Bare-root plants shouldn’t really be bare. A good nursery will save or hold their bare rootstock in moist shavings. You, the buyer, need to scrutinize the root system. Is it balanced and extensive? Does it look like it will be able to feed the tree it is attached to? Look for trees with a good taper of the trunk; the trunk should get thicker as it transitions into the root system. Choose a balanced branch structure, not one-sided. Without breaking the tips of branches, check them for suppleness, or the ability to bend. This will tell you if the tree is still full of life. The color of the bark also is an indicator of life: greenish, red and purple are good; gray and dull is bad. Brittle is dead.

When you have chosen some bare-root plants and prepared your site, soak the plant’s roots in a bucket of water for several hours or overnight, but not longer. Settle your trees and shrubs so that they meet the soil about an inch above ground level. Your goal is to have them exactly at ground level. But the ground will settle slightly since you have loosened the soil in order to give your plants their best chance.

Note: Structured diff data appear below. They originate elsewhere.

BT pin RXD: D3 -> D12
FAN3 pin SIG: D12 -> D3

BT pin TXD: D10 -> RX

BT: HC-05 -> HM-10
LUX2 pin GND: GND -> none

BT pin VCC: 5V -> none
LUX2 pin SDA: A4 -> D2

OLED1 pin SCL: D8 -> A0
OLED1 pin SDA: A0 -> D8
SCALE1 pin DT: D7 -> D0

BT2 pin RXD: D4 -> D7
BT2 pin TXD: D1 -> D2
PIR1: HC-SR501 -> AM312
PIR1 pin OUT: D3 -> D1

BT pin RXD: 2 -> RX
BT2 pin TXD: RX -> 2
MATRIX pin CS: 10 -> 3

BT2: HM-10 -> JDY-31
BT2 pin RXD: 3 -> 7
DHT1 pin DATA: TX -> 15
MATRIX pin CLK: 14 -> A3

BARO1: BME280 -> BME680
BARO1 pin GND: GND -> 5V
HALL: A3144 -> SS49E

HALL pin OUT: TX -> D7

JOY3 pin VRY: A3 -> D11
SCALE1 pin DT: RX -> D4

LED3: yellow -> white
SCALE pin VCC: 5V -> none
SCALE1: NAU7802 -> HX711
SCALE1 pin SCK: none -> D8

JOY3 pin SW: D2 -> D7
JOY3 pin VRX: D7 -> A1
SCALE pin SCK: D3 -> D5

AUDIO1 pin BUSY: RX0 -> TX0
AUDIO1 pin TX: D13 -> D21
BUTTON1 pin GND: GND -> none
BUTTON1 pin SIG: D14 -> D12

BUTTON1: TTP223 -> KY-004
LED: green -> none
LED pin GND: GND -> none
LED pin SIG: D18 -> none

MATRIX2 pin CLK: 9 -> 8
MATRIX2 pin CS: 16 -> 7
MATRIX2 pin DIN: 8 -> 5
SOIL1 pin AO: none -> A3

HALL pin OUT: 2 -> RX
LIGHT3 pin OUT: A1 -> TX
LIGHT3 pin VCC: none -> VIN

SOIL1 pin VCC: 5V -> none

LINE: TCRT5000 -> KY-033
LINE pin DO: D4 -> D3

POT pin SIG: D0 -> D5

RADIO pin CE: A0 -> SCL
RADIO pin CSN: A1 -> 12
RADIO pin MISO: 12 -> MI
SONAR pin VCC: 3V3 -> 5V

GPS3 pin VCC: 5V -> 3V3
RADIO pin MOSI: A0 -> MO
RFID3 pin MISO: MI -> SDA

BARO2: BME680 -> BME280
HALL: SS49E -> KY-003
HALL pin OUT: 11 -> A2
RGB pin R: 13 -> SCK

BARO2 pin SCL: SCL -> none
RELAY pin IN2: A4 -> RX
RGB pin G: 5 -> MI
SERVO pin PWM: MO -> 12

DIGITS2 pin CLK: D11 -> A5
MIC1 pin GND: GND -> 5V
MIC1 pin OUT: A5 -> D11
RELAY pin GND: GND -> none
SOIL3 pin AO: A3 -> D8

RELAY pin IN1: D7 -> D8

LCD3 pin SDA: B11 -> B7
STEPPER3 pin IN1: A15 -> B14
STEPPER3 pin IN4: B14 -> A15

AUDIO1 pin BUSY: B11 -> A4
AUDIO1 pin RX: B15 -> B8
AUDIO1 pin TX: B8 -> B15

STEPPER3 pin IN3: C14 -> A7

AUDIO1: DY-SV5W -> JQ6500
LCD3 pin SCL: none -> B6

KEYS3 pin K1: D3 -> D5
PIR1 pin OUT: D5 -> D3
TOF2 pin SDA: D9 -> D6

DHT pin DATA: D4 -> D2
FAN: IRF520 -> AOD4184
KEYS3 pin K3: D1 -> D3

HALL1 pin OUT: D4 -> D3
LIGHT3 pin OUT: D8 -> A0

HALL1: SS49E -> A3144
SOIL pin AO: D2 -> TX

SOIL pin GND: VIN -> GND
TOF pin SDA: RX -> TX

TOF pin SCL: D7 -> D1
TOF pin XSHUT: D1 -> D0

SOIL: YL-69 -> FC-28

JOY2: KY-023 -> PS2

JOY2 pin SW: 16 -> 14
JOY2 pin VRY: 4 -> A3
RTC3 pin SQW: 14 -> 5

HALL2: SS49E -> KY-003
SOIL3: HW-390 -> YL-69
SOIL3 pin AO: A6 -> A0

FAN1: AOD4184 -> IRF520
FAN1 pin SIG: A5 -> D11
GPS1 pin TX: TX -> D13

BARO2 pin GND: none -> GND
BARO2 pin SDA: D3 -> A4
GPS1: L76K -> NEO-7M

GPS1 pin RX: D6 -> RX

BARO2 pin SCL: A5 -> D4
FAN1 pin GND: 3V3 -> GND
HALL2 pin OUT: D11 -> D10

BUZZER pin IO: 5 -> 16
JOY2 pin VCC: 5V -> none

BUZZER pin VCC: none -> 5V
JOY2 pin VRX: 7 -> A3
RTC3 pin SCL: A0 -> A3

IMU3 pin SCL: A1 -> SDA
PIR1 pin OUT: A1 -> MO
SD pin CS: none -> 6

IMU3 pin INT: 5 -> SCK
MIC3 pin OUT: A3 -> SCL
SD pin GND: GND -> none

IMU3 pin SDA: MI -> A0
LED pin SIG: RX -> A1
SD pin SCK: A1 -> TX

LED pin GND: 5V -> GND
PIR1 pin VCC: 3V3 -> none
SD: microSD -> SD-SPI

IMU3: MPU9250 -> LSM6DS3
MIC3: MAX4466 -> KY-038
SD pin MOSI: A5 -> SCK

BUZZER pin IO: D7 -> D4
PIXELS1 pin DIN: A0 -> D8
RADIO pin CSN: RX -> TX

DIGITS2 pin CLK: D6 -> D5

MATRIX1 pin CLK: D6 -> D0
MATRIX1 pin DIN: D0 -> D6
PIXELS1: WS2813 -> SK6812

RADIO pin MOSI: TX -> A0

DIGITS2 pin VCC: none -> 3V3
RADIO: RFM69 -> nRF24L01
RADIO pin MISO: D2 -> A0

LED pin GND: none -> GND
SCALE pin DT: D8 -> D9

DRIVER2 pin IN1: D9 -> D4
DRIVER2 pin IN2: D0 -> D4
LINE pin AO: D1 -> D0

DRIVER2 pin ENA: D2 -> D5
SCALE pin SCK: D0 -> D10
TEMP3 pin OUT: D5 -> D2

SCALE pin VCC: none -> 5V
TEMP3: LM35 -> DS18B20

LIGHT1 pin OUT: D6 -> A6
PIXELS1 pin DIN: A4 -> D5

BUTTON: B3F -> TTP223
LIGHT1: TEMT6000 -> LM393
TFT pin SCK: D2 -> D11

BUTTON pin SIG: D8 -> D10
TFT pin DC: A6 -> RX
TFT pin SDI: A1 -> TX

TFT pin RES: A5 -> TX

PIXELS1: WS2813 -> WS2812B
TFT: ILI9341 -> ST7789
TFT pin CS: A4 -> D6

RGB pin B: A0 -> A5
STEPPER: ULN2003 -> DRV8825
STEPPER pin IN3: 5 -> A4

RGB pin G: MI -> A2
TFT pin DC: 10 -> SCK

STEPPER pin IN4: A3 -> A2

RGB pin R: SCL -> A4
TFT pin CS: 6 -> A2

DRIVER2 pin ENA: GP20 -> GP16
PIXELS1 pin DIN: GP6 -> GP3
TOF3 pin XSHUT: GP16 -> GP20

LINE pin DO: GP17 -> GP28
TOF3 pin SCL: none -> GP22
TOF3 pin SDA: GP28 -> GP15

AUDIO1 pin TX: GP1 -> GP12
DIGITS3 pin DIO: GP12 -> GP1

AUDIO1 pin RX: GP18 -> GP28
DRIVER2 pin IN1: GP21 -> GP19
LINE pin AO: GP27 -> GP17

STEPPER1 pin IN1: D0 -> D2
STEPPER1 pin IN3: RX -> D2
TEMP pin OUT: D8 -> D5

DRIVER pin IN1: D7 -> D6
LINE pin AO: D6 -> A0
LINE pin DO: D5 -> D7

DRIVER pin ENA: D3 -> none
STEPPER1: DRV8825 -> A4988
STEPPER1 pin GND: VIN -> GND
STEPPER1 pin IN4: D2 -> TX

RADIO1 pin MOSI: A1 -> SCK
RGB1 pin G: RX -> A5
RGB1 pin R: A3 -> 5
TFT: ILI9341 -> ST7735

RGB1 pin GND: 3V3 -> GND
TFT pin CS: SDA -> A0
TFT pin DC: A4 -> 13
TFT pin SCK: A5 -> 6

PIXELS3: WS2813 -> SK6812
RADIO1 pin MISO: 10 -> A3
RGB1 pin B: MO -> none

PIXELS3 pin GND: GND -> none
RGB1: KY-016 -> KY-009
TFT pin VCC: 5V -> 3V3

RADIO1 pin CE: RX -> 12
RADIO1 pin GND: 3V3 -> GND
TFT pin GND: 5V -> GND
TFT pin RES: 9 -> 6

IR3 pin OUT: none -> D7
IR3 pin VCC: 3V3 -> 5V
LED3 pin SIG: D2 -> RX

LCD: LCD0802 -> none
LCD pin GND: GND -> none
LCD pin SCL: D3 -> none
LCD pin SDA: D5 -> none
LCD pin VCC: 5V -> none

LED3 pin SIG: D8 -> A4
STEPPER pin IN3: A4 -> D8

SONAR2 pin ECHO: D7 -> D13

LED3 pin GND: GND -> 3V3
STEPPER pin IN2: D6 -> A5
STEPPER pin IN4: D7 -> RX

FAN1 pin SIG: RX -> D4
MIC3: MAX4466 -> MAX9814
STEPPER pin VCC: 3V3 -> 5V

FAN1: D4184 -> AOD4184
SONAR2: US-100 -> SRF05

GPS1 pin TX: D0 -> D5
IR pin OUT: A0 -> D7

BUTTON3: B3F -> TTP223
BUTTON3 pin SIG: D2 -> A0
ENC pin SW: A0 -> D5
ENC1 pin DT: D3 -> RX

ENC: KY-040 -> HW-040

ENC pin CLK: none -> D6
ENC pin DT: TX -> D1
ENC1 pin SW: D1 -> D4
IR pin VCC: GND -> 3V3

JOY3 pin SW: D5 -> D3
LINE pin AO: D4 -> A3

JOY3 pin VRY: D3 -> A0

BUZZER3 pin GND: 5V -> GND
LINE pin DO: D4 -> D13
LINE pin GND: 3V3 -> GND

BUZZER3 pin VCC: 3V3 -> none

When you are finished planting, whatever the plant, be sure to water in. Even in the winter, you should water the plant to help the small feeder roots point in the right direction and to eliminate any air bubbles in the soil. Air bubbles can be deadly to the root system of a plant.

Dividing

This is the perfect time to divide perennials and some shrubs. Asters, daylilies, coreopsis, Shasta daisies, coral bells and any other clumping perennial should be divided when the plants get crowded (typically every three to four years in good soil). You will rejuvenate the perennials and get many extra plants to give away or plant in different areas of your garden. Bearded iris also can be divided, but you’ll get another chance in July and August when they become dormant again.

Clumping shrubs and vines also can be divided now. If you are digging up lilac clumps, honeysuckle vines or berry plants, you might find that they easily pull apart into several plants. If their roots don’t divide easily, use an axe or sharp shovel. If you take two or three canes per plant, you can even have a lilac hedge from one old plant.

Transplanting

Look around your garden. This time of year we are less dazzled by flowers and can better evaluate the structure of our garden. Are there shrubs or vines that are too crowded for their place? Are there shrubs that have stopped blooming? Now is the best time to do something about these problems.

Plants sometimes outgrow their original spaces; sometimes the place they were planted is no longer appropriate to their needs. A rock rose might have been planted in the full sun it needs to bloom, but 10 years later, neighboring trees might have grown to shade it. Now is the time to move it.

Whether you are planting that new rose garden, new orchard, moving an out-of-place shrub or dividing some vines and perennials, timing is everything. A dry day after a soaking rain in January is the perfect time.

We wish you much happiness in and out of your garden in this New Year.